The CBA noted that the marginal reduction of public debt from 7.5 billion (75 trillion cedis) in 2000 as stated in the 2001 budget statement to only 7.2 billion dollars (72 trillion cedis) by December 2007 in the 2008 budget is strange.
The CBA cautioned that; "If we do not manage our debt stock very well, we will soon have to be spending a huge chunk of the public resources on debt servicing leaving very little for poverty related expenditures."
Addressing a press conference to highlight the Centre's position on the 2008 budget, Mr Nicholas Adamtey, Acting Coordinator for CBA of the Integrated Social Development Centre (ISODEC) said the rate at which the country was incurring budget deficits it was likely to lead the country into fiscal indiscipline and mounting public debt.
Mr Adamtey said the government's deficit for 2006 was as high as 7.8 percent of the Gross Domestic Product (GDP), with a targeted domestic financing of the budget fixed at a net borrowing of 0.2 percent of the GDP but this has worsened to 4.1 percent of GDP.
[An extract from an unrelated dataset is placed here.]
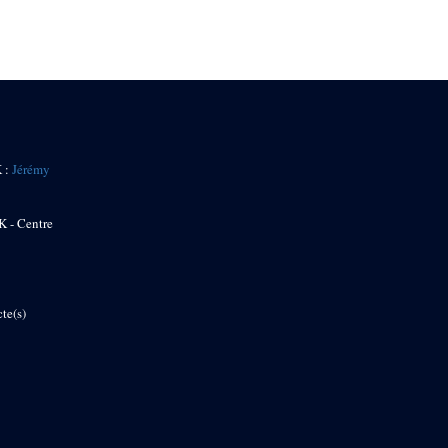
K :
Jérémy
K - Centre
te(s)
He said the domestic primary balance has been in surplus between 1994 and 2005 and worsened in 2006 sliding into a deficit of 4.9 percent of GDP.
The CBA also described the current tax regime, including the Value Added Tax (VAT) as repressive, in the sense that the poor pays more than the rich.
He urged government to shift emphasis from the current regressive tax regime to a progressive regime, where the rich pays more, including taxing luxury goods imported into the country.
The Centre said Ghana was standing at a threshold of generating enough domestic resources to meet the nation's expenditure requirements without falling on donors to supplement government's fiscal budget.
He attributed the bane of revenue mobilization to the leakage in tax collection system and entreated government to take appropriate action to plug the leakage to ensure transparency in tax administration and called for closer collaboration among tax collecting agencies.
On the District Assembly Common Fund (DACF), the CBA said the total national revenue disbursed to DACF in 2006 was below the Constitutional quota of 7.5 percent.
The CBA therefore called on government to go by the stipulated percentage to enable proper development to take place at the local level.